Attempting to Reach Those Trapped in the North Kivu Conflict

Some populations in need remain out of reach due to insecurity

An MSF team member examines a child during a mobile clinic in Bukama, North Kivu. Democratic Republic of Congo 2007 © François Dumont /MSF

“We know that further north, people are dying of diseases that are easily treatable, but we have not been able to reach them for several weeks. We first managed to return only a few days ago, and we have to constantly re-evaluate security conditions. These people are regularly trapped in a conflict that has lasted for years and to which they cannot see an end.”

The sun beats down on a corrugated iron shelter that serves as Bukama health center’s waiting room. It is December 2007, a Friday, and therefore market day. The health center, where Doctors Without Borders/Médecins Sans Frontières (MSF) conducts regular clinics, is crowded. “Just a few days ago, this health center was pillaged by armed men; there was almost nobody left here,” says MSF nurse Angelina Palmer. “Thanks to the bravery of Congolese health staff who agreed to come back to work here, we have been able to treat a huge number of patients.”

Bukama is a small community in North Kivu, in the Democratic Republic of Congo (DRC). Today, the MSF medical team will carry out around a hundred consultations there, only a few kilometers from the blurred front line where various armed groups are maneuvering.

Among the patients are children, women, and elders. Here, men of fighting age are often demanded at the front. Over the last few months in North Kivu, the resumption of hostilities has forced hundreds of thousands of people to flee. Violence, extortion, malnutrition, and outbreaks of disease: the people that MSF is here to help, both local and displaced, are becoming increasingly at risk with each passing day.

In the course of regular visits to remote clinics and in the St. Benoit Hospital in Kitchanga where MSF is supporting the regular staff, 3,300 patients were treated in December 2007, mainly for malaria, diarrhea, and respiratory infections. The team has treated 47 children suffering from acute malnutrition, while measles cases remain frequent. This week in Kitchanga, MSF will start providing surgical care.

A mother feeds her child a ready-to-use therapeutic food used to treat malnourishment at an MSF clinic in Kitchanga, North Kivu. Democratic Republic of Congo 2007 © François Dumont /MSF

Since March 2007, MSF has been providing a regular mobile clinic in four communities in the Mweso health zone—Kashuga, Kalembe, and Jardin Théicole de Ngeri, as well as Bukama.

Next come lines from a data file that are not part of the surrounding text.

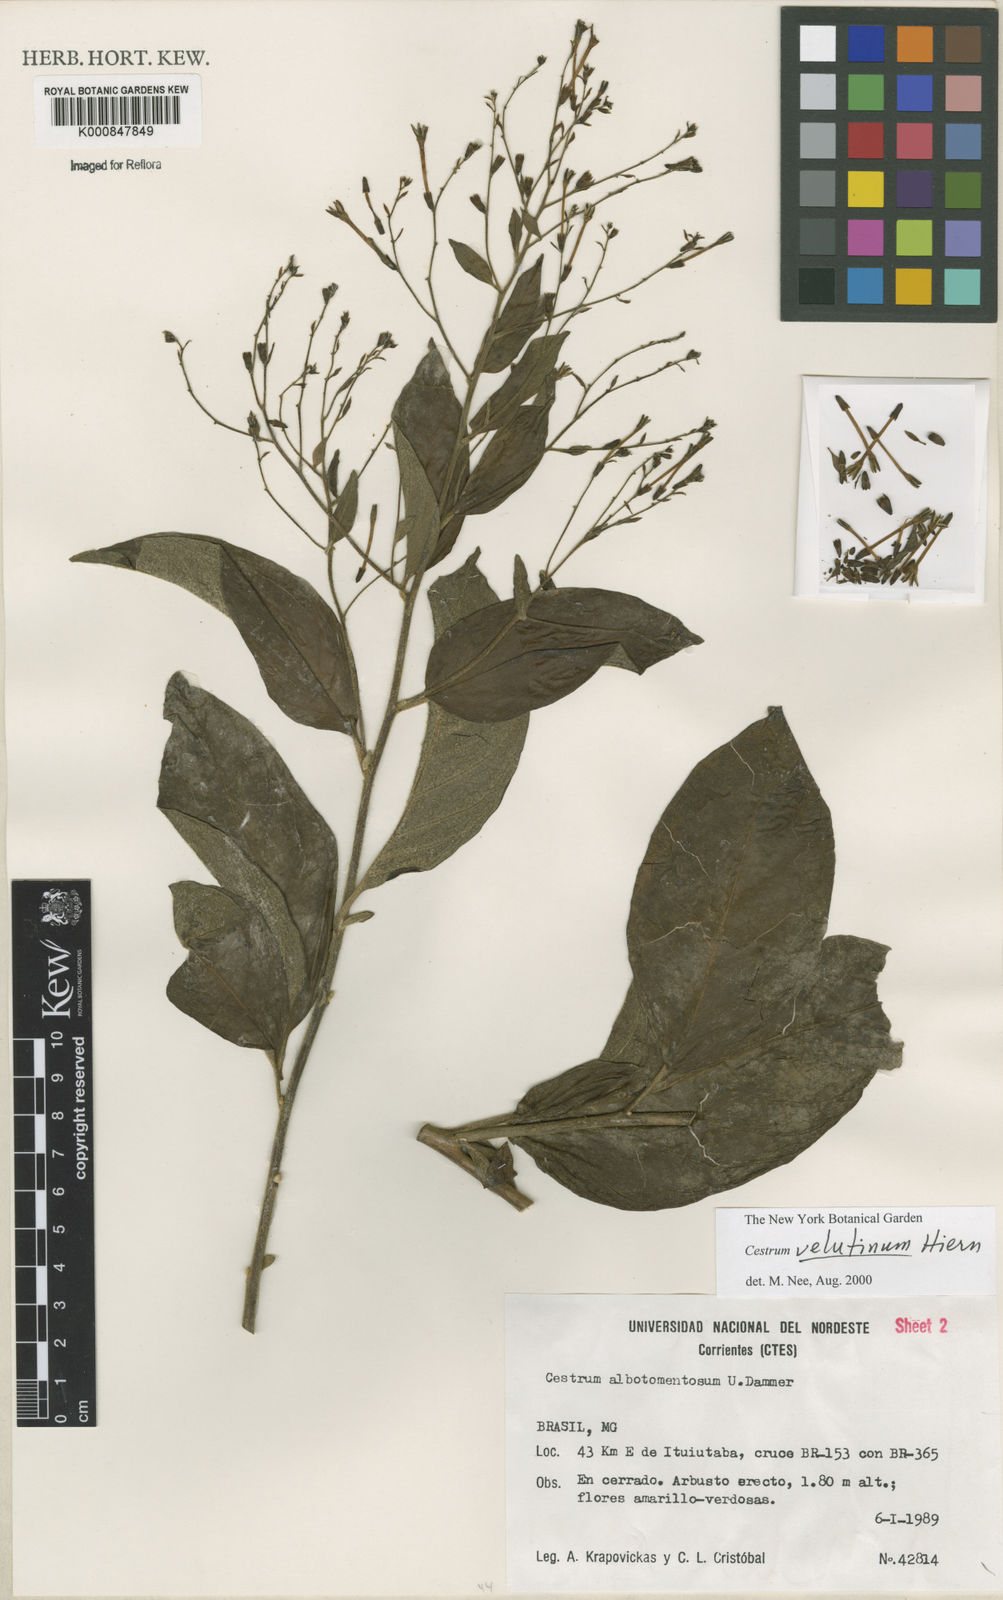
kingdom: Plantae
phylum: Tracheophyta
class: Magnoliopsida
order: Solanales
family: Solanaceae
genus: Cestrum
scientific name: Cestrum velutinum
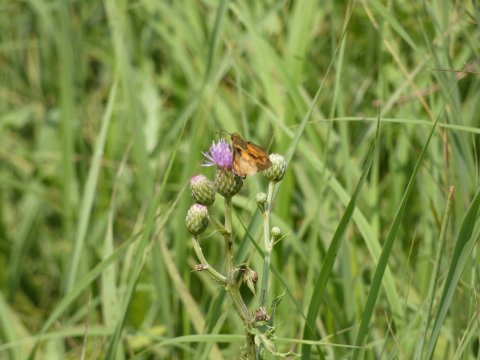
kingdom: Animalia
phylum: Arthropoda
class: Insecta
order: Lepidoptera
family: Hesperiidae
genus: Euphyes
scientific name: Euphyes dion
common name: Dion Skipper
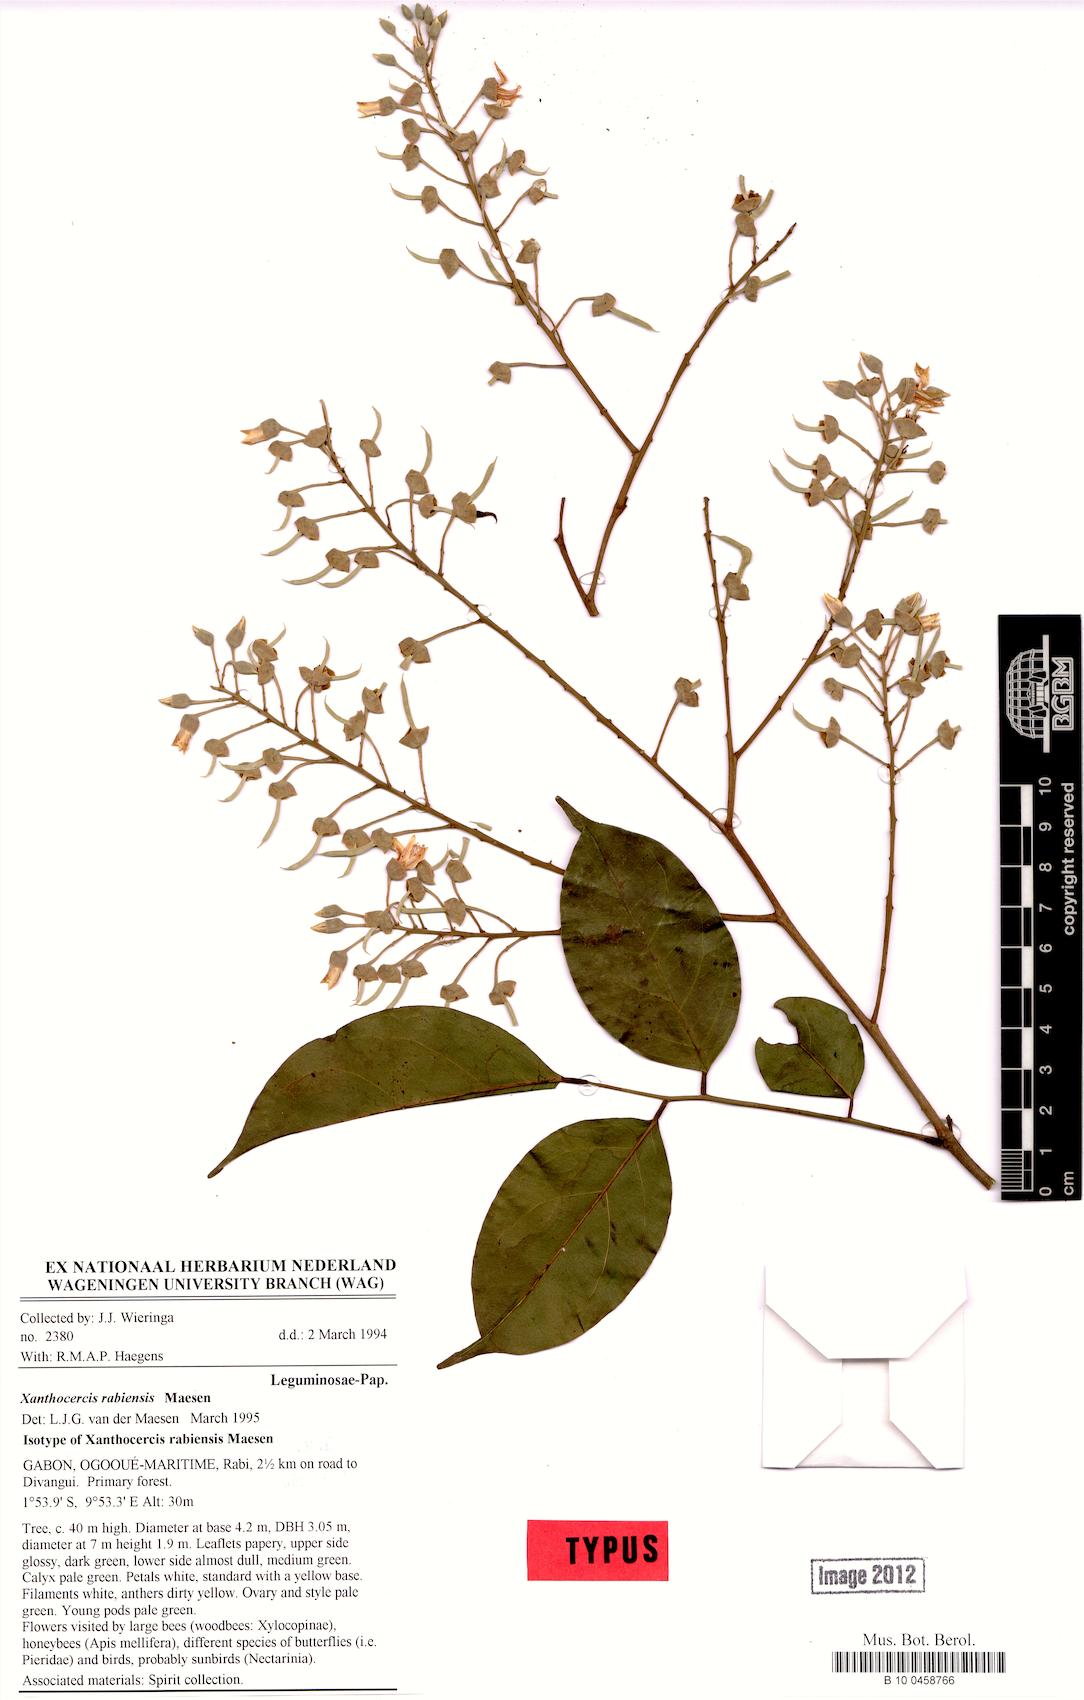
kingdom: Plantae
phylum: Tracheophyta
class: Magnoliopsida
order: Fabales
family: Fabaceae
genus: Xanthocercis
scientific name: Xanthocercis rabiensis
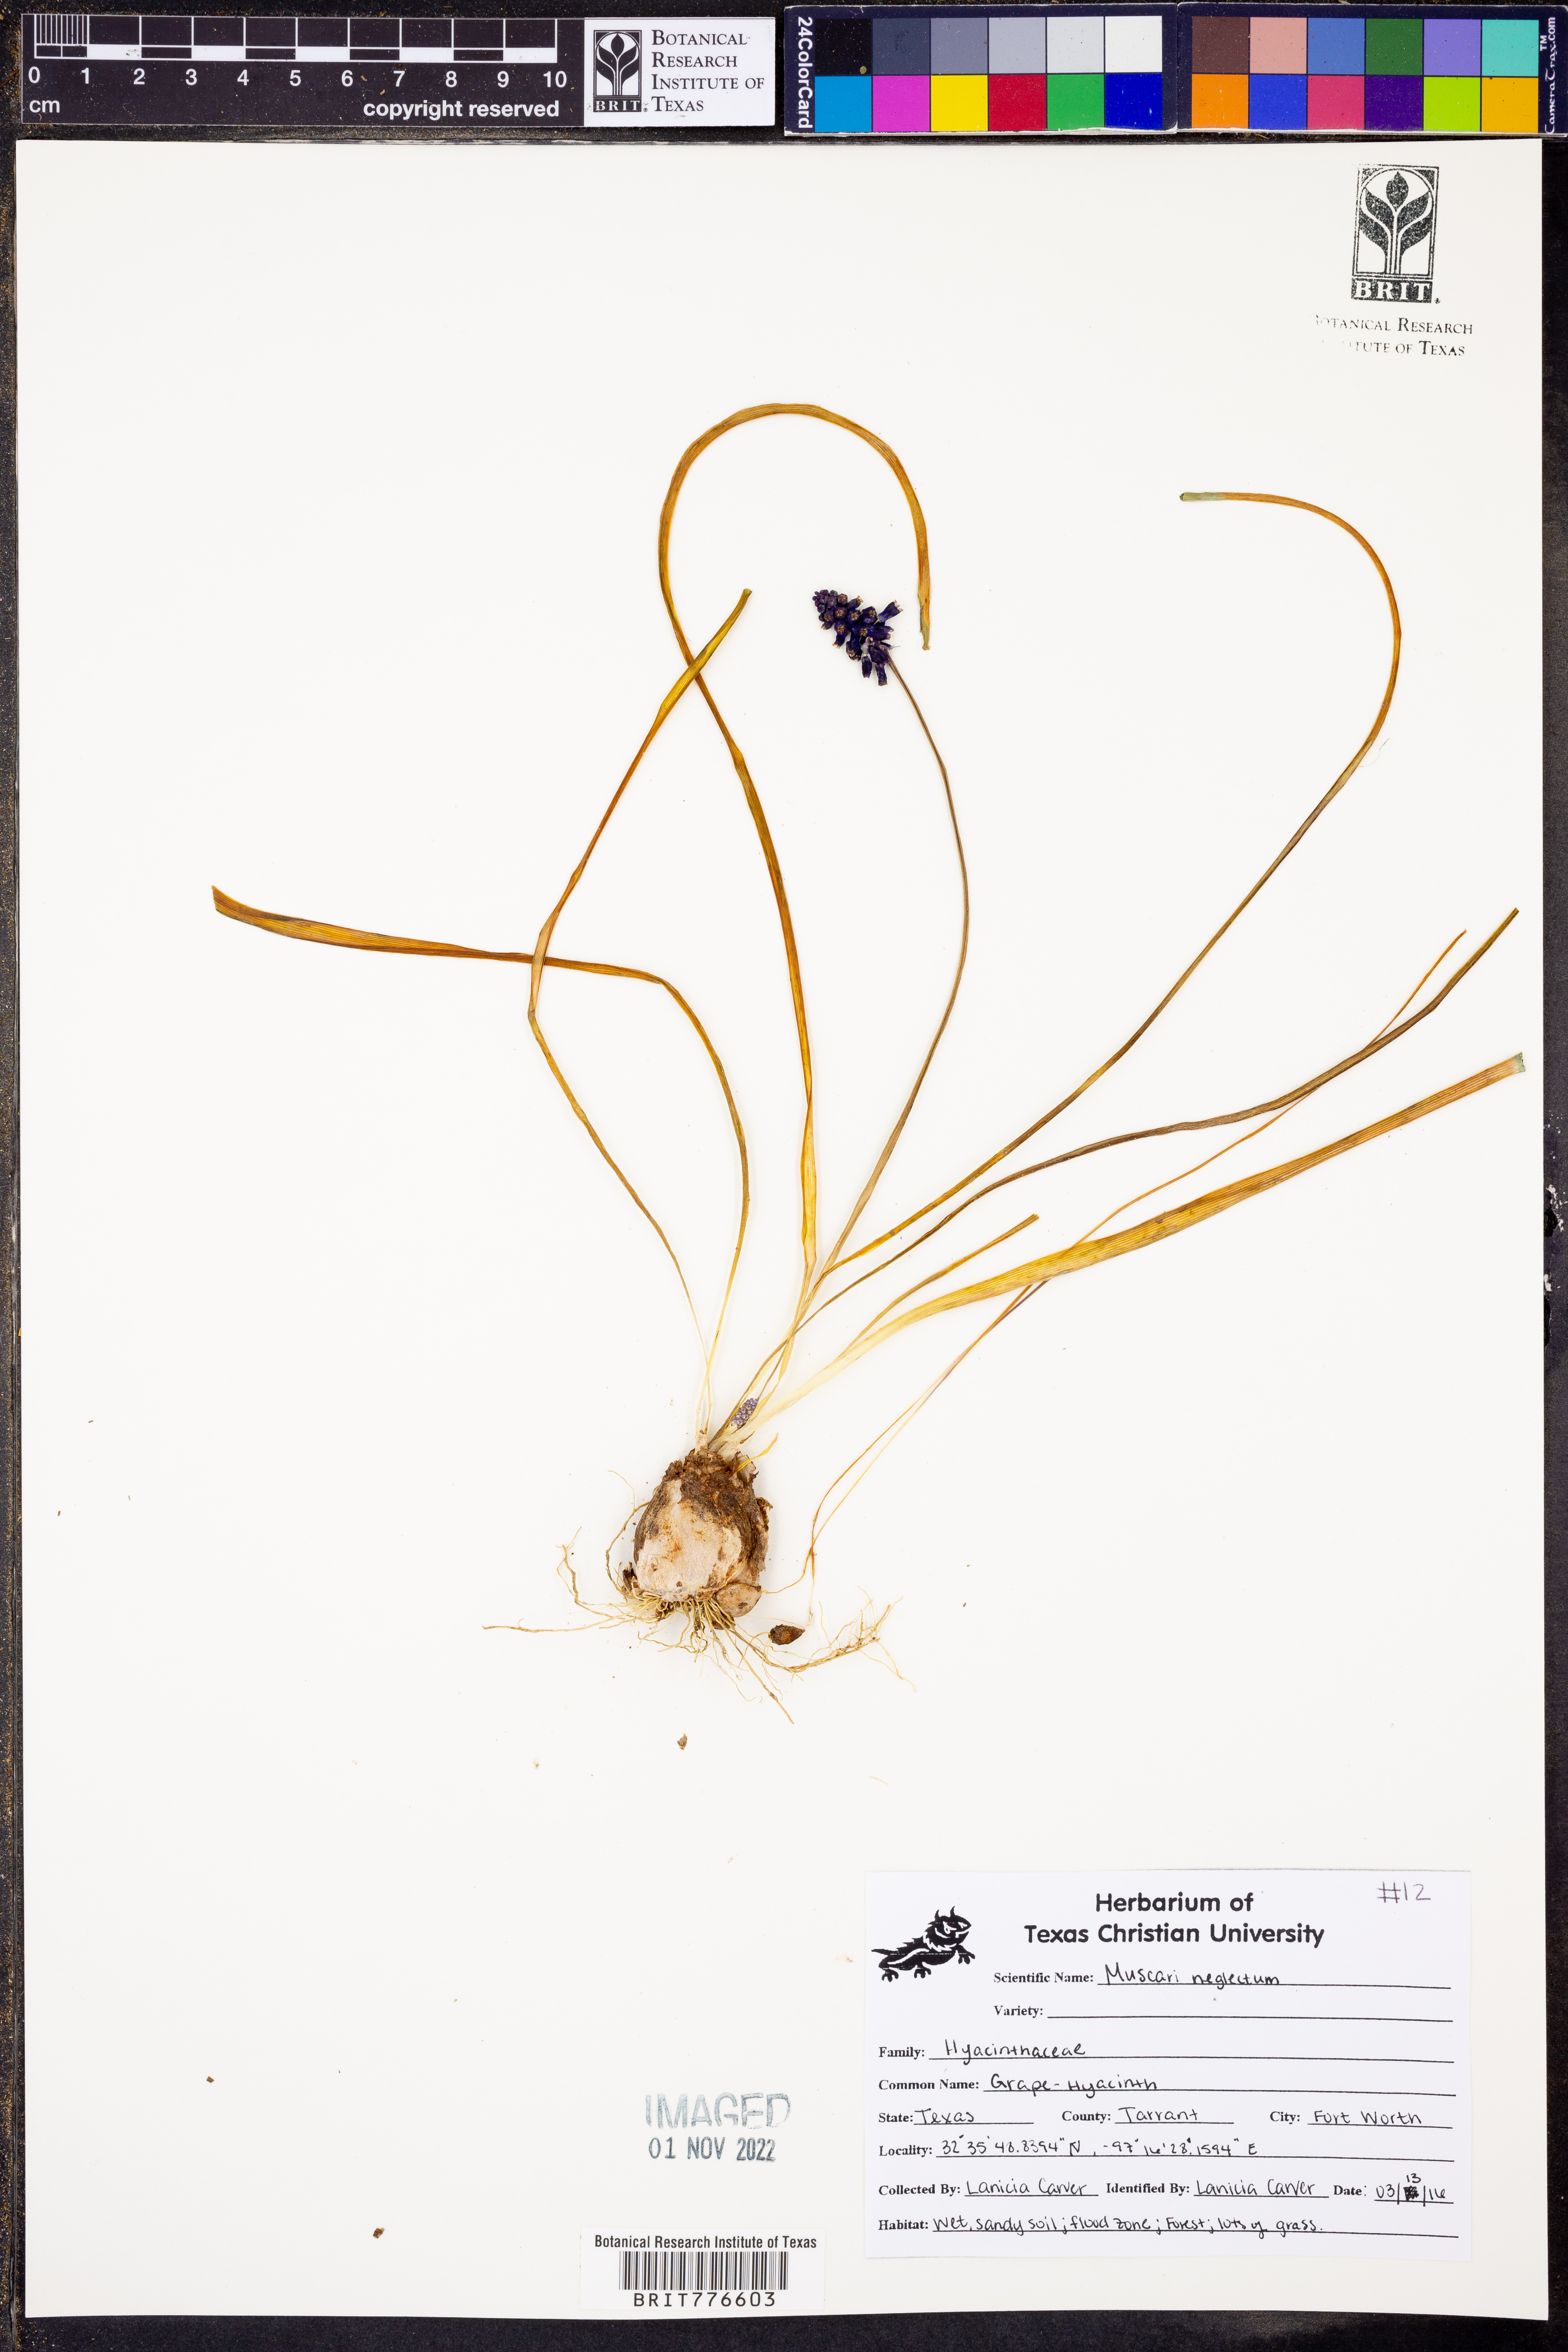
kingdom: Plantae
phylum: Tracheophyta
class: Liliopsida
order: Asparagales
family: Asparagaceae
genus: Muscari
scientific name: Muscari neglectum
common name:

However, insecurity caused by the presence of various armed groups in this area has meant that over the past few weeks MSF has only been able to go to Bukama. The other areas, located further north, have remained out of reach.

During the second week of January, thanks to discussions with the various parties to the conflict, MSF was able to return to the Kashuga and Kalembe health centers to re-supply with drugs. Unfortunately, and for the second time in a few months, Kashuga health center had been pillaged.

“Our mobile clinics are the only way for many people to receive medical care,” says Angelina Palmer. “We know that further north, people are dying of diseases that are easily treatable, but we have not been able to reach them for several weeks. We first managed to return only a few days ago, and we have to constantly re-evaluate security conditions. These people are regularly trapped in a conflict that has lasted for years and to which they cannot see an end.”

In North Kivu, MSF runs medical and humanitarian programs on both side of the front line, in the districts of Goma, Rutshuru, Nyanzale, Masisi, Kitchanga, Mweso, and Kilolirwe. MSF has worked in the Democratic Republic of Congo (DRC) since 1981.